- EXERCISE AIM
Should the word "cabinet" occur in a line of the records, copy that line.

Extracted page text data
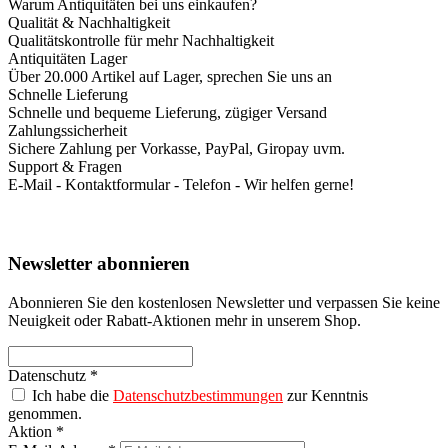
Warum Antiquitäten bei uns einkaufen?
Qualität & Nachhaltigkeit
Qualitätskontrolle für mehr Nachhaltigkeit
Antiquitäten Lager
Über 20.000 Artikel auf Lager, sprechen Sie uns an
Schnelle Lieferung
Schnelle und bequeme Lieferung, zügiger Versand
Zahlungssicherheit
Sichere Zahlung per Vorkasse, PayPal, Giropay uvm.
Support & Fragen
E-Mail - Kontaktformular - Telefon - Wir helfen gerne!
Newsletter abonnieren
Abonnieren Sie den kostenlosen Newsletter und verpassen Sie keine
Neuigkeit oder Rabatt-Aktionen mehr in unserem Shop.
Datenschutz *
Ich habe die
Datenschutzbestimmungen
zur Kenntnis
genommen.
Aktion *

---

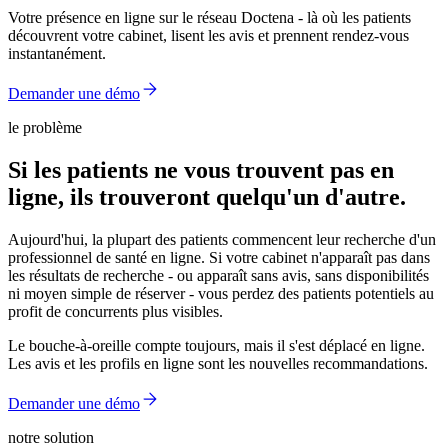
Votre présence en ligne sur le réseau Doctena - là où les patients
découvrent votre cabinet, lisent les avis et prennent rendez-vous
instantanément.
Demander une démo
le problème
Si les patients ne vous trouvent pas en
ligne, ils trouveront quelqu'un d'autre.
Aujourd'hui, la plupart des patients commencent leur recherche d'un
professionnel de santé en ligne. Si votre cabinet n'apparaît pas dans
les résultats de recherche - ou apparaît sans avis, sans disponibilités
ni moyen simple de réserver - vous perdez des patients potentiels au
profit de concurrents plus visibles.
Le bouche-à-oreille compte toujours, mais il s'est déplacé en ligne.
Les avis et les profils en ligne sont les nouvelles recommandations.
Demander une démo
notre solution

- RESPONSE TO THE TASK
découvrent votre cabinet, lisent les avis et prennent rendez-vous
professionnel de santé en ligne. Si votre cabinet n'apparaît pas dans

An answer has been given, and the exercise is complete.